**Gegeven fragment**
HR, 25-02-1983, nr. 12024
ECLI:NL:HR:1983:AG4546
- Instantie
Hoge Raad
- Datum
25-02-1983
- Zaaknummer
12024
- LJN
AG4546
- Roepnaam
Toekomstige woning
- Vakgebied(en)
Burgerlijk procesrecht (V)
Personen- en familierecht (V)
- Brondocumenten en formele relaties
ECLI:NL:HR:1983:AG4546, Uitspraak, Hoge Raad (Civiele kamer), 25‑02‑1983; (Cassatie)
Conclusie: ECLI:NL:PHR:1983:AG4546
ECLI:NL:PHR:1983:AG4546, Conclusie, Hoge Raad (Advocaat-Generaal), 14‑01‑1983
Arrest Hoge Raad: ECLI:NL:HR:1983:AG4546
- Vindplaatsen
NJ 1983, 696 met annotatie van E.A.A. Luijten
SJP 1985/35
NJ 1983, 696 met annotatie van E.A.A. Luijten
SJP 1985/35
Uitspraak 25‑02‑1983
Inhoudsindicatie
-
25 februari 1983
Eerste Kamer
Nr. 12.024
AT
Hoge Raad der Nederlanden
Arrest
in de zaak van:
[eiser],
wonende te [woonplaats],
EISER tot cassatie,
advocaat: Mr. J.G. de Vries Robbé
VT – HR 18/3/1982,
t e g e n
1. [verweerster 1], en
2. [verweerder 2],
beiden wonende te [woonplaats],
VERWEERDERS in cassatie,
advocaat: Mr. H.D.O. Blauw,
PD – Hof 14/5/1980.
1. Het geding in feitelijke instanties
Verweerders in cassatie — [verweerders] — hebben bij exploot van 22 maart 1978 [eiser] gedagvaard voor de Rechtbank te Groningen en gevorderd [eiser] te veroordelen:
1. om mede te werken aan het transport aan [verweerders] casu quo aan [verweerder 2] van een door [eiser] van [verweerder 2] gekocht onroerend goed gelegen aan de Helpman 1 te Warffum,
2. tot vergoeding aan [verweerders] van de door hen geleden schade, op te maken bij staat.
Nadat [eiser] tegen die vordering verweer had gevoerd, heeft de Rechtbank bij vonnis van 18 januari 1980 de vordering niet-ontvankelijk verklaard, voor zover deze door [verweerder 2] is ingesteld, en afgewezen, voor zover zij door [verweerster 1] is ingesteld.
Tegen dit vonnis hebben [verweerders] hoger beroep ingesteld bij het Gerechtshof te Leeuwarden.
Bij arrest van 4 november 1981 heeft het Hof het vonnis van de Rechtbank vernietigd en de vorderingen alsnog toegewezen.
Het arrest van het Hof is aan dit arrest gehecht.
2. Het geding in cassatie
Tegen het arrest van het Hof heeft [eiser] beroep in cassatie ingesteld. De cassatiedagvaarding is aan dit arrest gehecht en maakt daarvan deel uit.
[verweerders] hebben geconcludeerd tot verwerping van het beroep, wat betreft de onderdelen 1–4 van het middel en tot referte, wat betreft onderdeel 5.
De zaak is voor partijen bepleit door hun advocaten.

**Gegevensset**
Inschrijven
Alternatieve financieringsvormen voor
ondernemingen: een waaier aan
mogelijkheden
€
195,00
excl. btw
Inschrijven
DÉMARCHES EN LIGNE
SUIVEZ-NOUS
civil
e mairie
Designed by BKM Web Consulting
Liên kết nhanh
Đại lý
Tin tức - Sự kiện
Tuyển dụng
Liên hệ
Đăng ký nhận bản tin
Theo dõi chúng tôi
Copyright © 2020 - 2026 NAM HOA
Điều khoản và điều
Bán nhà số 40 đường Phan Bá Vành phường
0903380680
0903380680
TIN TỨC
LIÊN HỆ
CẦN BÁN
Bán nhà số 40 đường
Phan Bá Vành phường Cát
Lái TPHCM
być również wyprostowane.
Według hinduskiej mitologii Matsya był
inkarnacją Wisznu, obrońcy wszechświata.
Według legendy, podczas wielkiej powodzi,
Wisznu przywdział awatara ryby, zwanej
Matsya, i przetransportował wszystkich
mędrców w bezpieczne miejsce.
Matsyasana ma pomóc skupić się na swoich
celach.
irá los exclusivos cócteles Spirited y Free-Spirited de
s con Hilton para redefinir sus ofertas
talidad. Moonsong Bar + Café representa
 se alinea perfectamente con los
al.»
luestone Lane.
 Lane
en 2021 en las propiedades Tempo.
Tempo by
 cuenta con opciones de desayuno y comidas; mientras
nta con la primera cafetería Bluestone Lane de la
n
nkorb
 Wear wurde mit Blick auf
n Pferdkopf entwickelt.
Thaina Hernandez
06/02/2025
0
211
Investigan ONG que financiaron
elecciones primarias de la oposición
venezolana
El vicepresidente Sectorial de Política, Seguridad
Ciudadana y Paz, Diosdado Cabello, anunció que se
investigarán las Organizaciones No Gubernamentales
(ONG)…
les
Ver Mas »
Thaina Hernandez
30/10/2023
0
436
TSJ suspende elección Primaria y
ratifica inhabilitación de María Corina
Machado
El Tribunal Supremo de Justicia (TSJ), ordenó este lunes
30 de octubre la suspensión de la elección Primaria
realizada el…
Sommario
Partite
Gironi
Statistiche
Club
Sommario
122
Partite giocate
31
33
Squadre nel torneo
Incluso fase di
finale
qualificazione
...
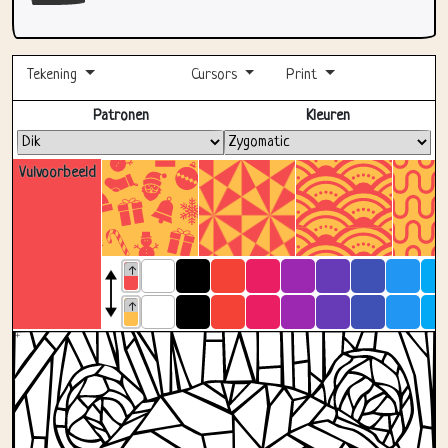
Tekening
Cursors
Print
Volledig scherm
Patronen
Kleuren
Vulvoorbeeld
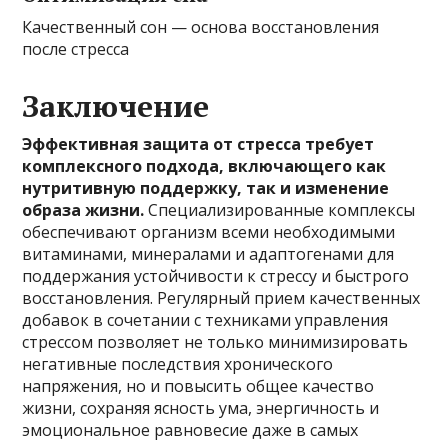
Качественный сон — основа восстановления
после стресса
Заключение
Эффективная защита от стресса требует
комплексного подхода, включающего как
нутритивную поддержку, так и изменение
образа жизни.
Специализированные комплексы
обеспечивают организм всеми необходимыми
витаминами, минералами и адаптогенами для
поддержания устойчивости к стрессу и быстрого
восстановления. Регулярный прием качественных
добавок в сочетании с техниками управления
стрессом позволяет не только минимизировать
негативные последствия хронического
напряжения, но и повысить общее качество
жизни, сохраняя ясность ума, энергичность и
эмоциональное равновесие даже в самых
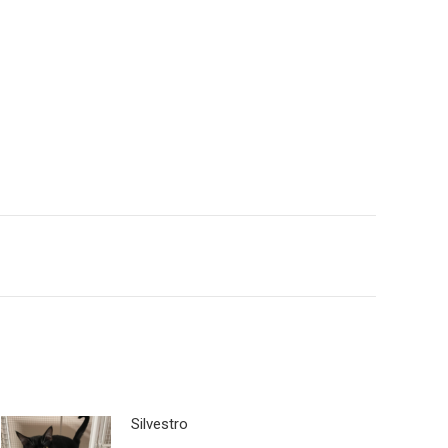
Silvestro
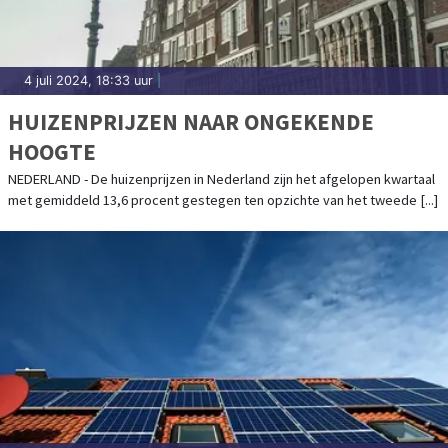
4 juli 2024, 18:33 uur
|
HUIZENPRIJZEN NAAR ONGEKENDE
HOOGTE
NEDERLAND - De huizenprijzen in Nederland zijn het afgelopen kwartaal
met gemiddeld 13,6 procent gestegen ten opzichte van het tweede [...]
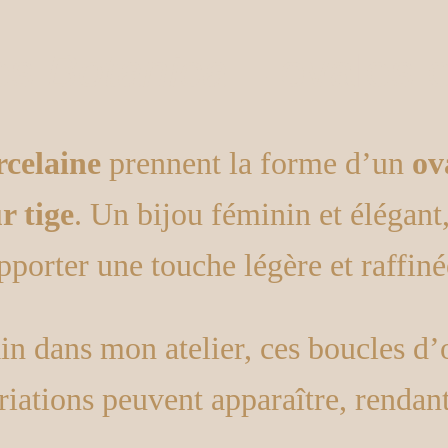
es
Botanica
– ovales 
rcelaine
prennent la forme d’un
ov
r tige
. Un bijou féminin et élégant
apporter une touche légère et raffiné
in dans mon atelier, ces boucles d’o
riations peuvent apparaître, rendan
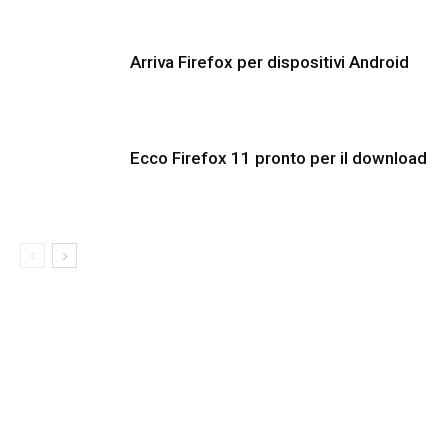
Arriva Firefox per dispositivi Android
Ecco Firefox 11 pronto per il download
--
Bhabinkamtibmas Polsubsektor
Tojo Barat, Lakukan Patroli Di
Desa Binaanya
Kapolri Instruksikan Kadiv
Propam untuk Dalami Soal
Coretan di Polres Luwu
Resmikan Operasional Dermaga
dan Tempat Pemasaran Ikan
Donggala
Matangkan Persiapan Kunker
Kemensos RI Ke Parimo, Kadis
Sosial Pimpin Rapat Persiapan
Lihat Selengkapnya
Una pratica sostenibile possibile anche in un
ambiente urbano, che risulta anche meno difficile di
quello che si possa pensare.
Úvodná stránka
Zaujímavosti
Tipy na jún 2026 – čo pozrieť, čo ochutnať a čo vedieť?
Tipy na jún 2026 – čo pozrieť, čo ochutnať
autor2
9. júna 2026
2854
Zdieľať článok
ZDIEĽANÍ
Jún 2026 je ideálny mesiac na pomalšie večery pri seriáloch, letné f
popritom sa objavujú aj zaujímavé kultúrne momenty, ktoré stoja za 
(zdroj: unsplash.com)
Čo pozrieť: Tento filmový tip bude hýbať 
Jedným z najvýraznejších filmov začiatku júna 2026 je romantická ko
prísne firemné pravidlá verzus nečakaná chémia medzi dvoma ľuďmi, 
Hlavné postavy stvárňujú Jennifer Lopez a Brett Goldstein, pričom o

**Opdrachten**
a) Noem alle gerechten die in het fragment als instantie in deze zaak worden genoemd.
b) Stemmen de volgende beweringen overeen met het fragment? (i) De Rechtbank heeft de vordering afgewezen voor zover [verweerster 1] die had ingesteld. (ii) Het Hof heeft het vonnis van de Rechtbank bekrachtigd. (iii) [verweerders] hebben voor alle onderdelen van het middel tot verwerping van het beroep geconcludeerd. Antwoord per bewering met ja of nee en citeer de doorslaggevende woorden uit het fragment.
De lijst is afzonderlijk materiaal en hoort niet bij het fragment.

**Genummerde antwoorden**
a) Hoge Raad der Nederlanden; Rechtbank te Groningen; Gerechtshof te Leeuwarden

b)
(i) Ja: "en afgewezen, voor zover zij door [verweerster 1] is ingesteld"
(ii) Nee: "heeft het Hof het vonnis van de Rechtbank vernietigd en de vorderingen alsnog toegewezen"
(iii) Nee: "tot verwerping van het beroep, wat betreft de onderdelen 1–4 van het middel en tot referte, wat betreft onderdeel 5"